Salem’s Lot.
Réalisation : Gary Dauberman.
Scénario : Gary Dauberman.
Production : Michael Clear, Roy Lee, James Wan et Mark Wolper.
Musique : Nathan Barr et Lisbeth Scott.
Société de production : New Line Cinema, Atomic Monster, Vertigo Entertainment et The Wolper Organization.
Distributeur : Max.
Date de sortie USA : 3 octobre 2024.
Date de sortie française : 3 octobre 2024.
Titre original : Salem’s Lot.
Durée : 1h54.
Budget : Inconnu.
Résumé.
Ben Mears, écrivain, retourne dans sa ville natale à Jerusalem’s Lot. Accompagné d’autres habitants, il va devoir lutter contre ce qui envahit la ville : des vampires.
Casting.
Ben Mears : Lewis Pullman (VF : Hugo Brunswick).
Cody : Alfre Woodard (VF : Déborah Claude).
Mark Petrie : Jordan Preston Carter (VF : Mérouane Meziane-Devivier).
Susan Norton : Makenzie Leigh (VF : Marie Tirmont).
Donald Callahan : John Benjamin Hickey (VF : Lionel Tua).
Parkins Gillespie : William Sadler (VF : Hervé Jolly).
Matthew Burke : Bill Camp (VF : Gérard Darier).
Richard Straker : Pilou Asbæk (VF : Boris Rehlinger).
Mark Petrie : Jordan Preston Carter (VF : Mérouane Meziane-Devivier).
Le saviez-vous ? Anecdotes et coulisses.
Salem’s Lot est l’adaptation du roman du même nom de Stephen King publié en 1975.
Le projet débute en 2019.
Le film devait initialement sortir le 9 septembre 2022.
Le tournage s’est déroulé du 1er octobre au 19 novembre 2021 au Massachusetts.
Notre critique de Salem’s Lot.
Les adaptations des romans de Stephen King ne sont pas toujours de qualité et s’attaquer à ce nouveau livre, c’est risqué.
En effet, les vampires au cinéma, c’est tellement vu et revu que sortir du lot s’avère difficile. Ici, on retrouve le vampire très classique mais justement, cela n’est pas servi par son scénario. C’est du pur film d’épouvante bas de gamme sans grande conviction pour faire peur, usant de péripéties ridicules, d’actions incohérentes, d’enjeux inexistants, avec des dialogues minimalistes au point de nous expliquer tout ce qui se passe. Tout est vraiment ennuyeux et le fait d’utiliser tous les codes du vampire, à savoir cercueil, crucifix, pieu dans le cœur nous fait tellement replonger en arrière que ça ne fait plus effet car tout est absolument prévisible. Pire, c’est même tellement bête que ça donne plutôt envie de rire.

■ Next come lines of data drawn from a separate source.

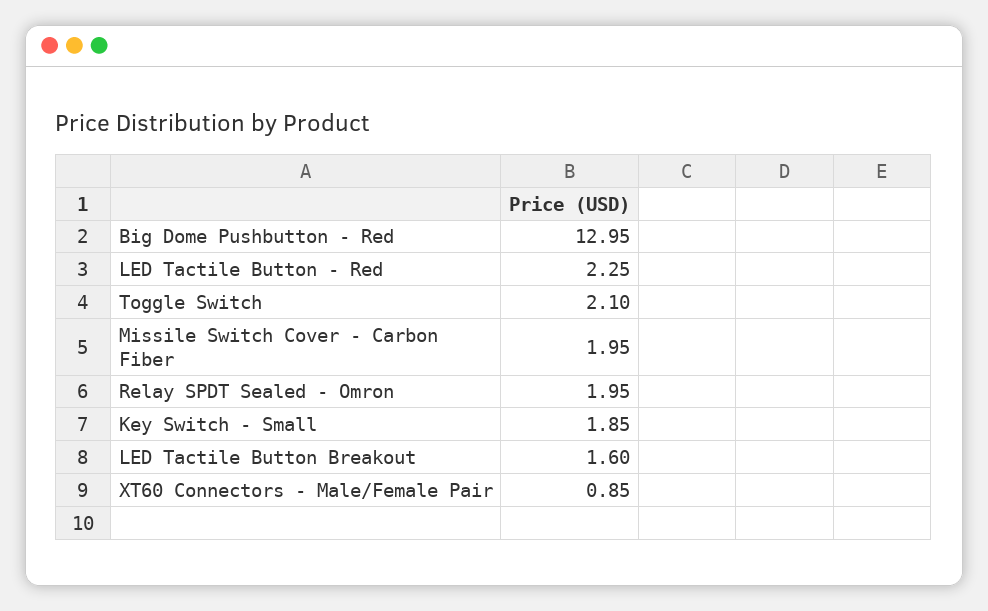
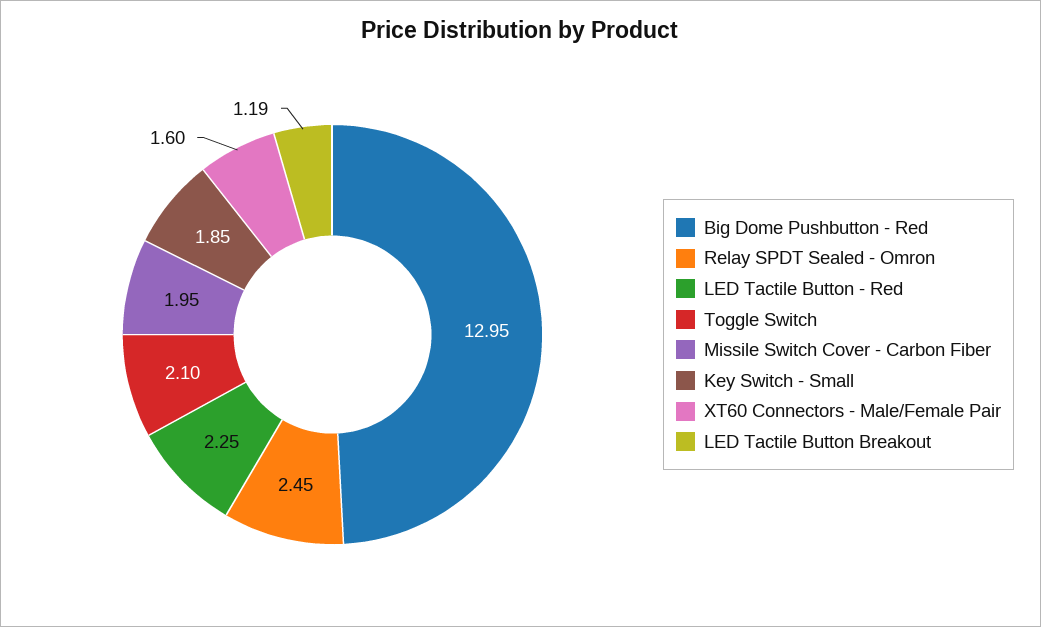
Relay SPDT Sealed - Omron: 1.95 -> 2.45
LED Tactile Button Breakout: 1.6 -> 1.19
XT60 Connectors - Male/Female Pair: 0.85 -> 1.6

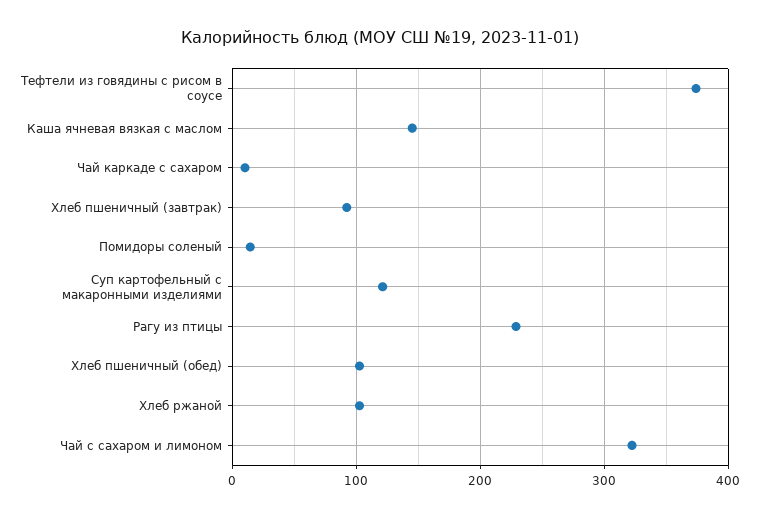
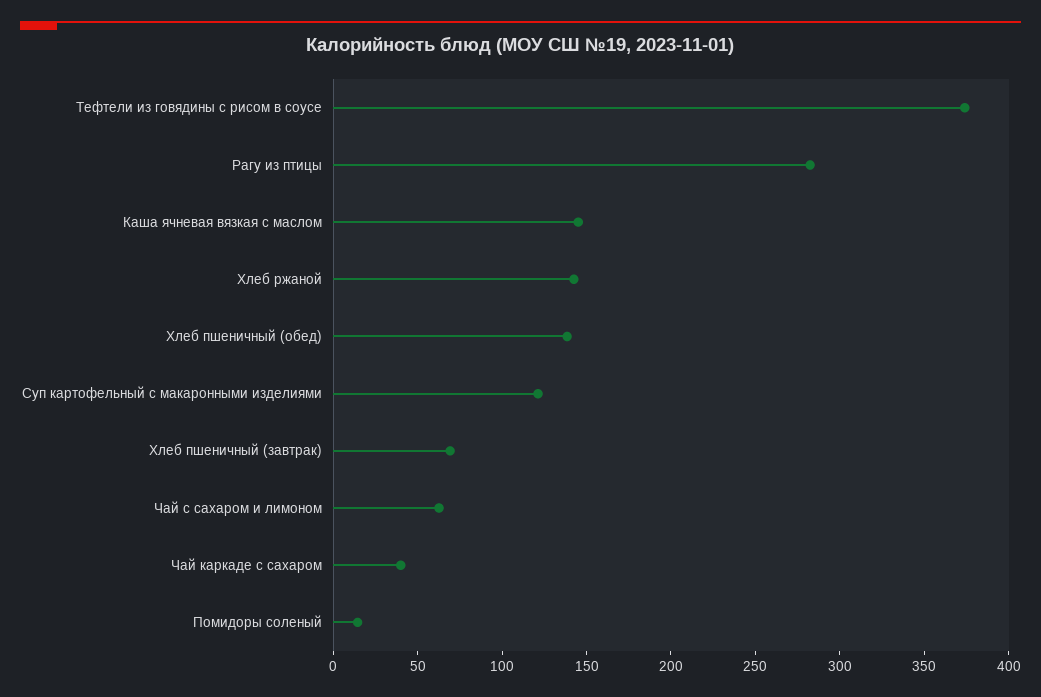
Чай каркаде с сахаром: 10 -> 40
Хлеб пшеничный (завтрак): 90 -> 70
Рагу из птицы: 230 -> 280
Хлеб пшеничный (обед): 100 -> 140
Хлеб ржаной: 100 -> 140
Чай с сахаром и лимоном: 320 -> 60

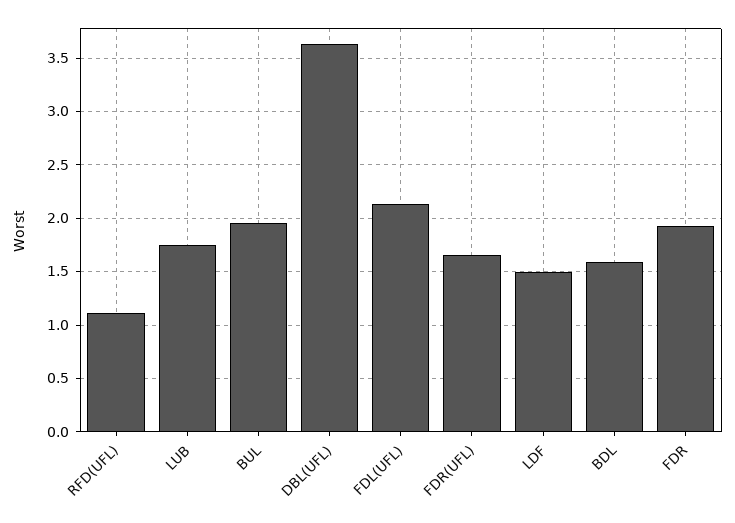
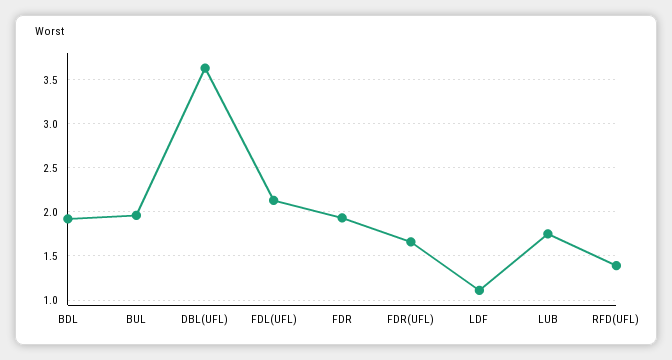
RFD(UFL): 1.1 -> 1.4
LDF: 1.5 -> 1.1
BDL: 1.6 -> 1.9

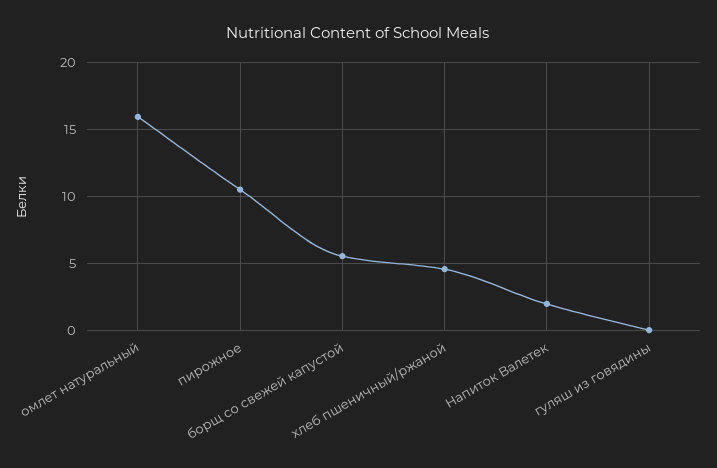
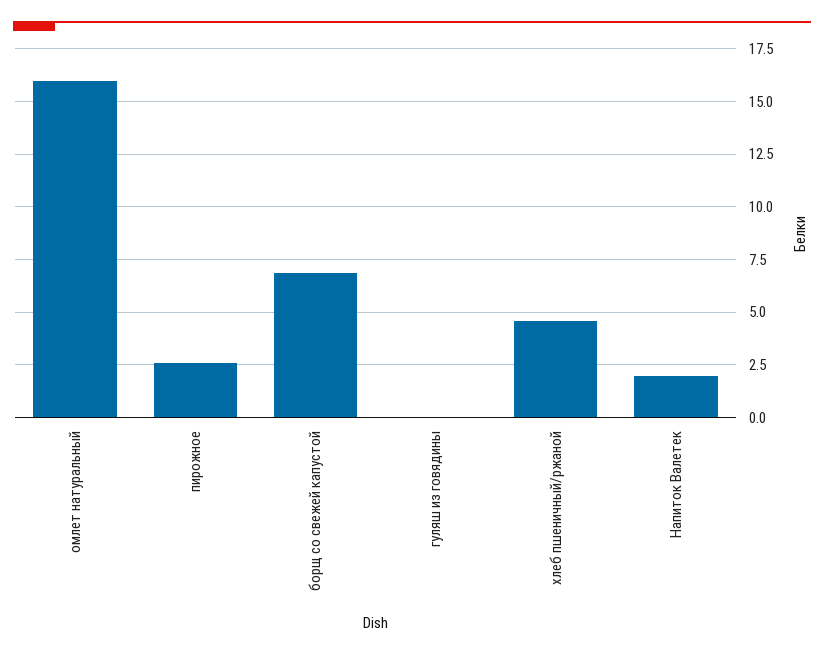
пирожное: 10.5 -> 2.5
борщ со свежей капустой: 5.5 -> 7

Déjà que le scénario n’est pas fameux mais en réalité, il est à l’image du casting. Chacun livre une performance désastreuse entre surjeu et absence d’expressions. L’écriture des rôles est également basique. Ben n’a aucun charisme et même aucun intérêt. Il est écrivain mais on s’en moque, il fuit les vampires et voilà, c’est réglé.
Susan est la femme en détresse qui n’a rien à proposer. Cody est médecin et va user de son talent pour soigner, même les blessures de vampires. Le prêtre aime plus l’alcool que ses livres sacrés et il n’est pas exploité. Le pire revient au gamin, aventurier, qui n’a peur de rien, qui tue les vampires sans aucune once d’inquiétude comme si c’était ton loisir quotidien.
Si la réalisation n’est pas horrible, on ne peut pas dire qu’elle brille par sa qualité. C’est très académique, ne sachant pas comment mettre une ambiance ni chercher à faire peur. La mise en scène est même par moment grotesque et digne d’une parodie. La catastrophe revient au dernier acte du film, se déroulant au coucher du soleil et l’image se retrouve avec un filtre orange très moche. Quant aux vampires, le maquillage est basique mais ça passe. On apprécie l’utilisation d’effets pratiques mais ils sont très mal gérés où on sent l’acteur suspendu à des câbles. Les musiques ne parviennent pas non plus à insuffler quelque chose, un comble pour le genre horrifique.
Salem’s Lot est vraiment très mauvais, proche du nanar et qui fait même rire tant c’est raté.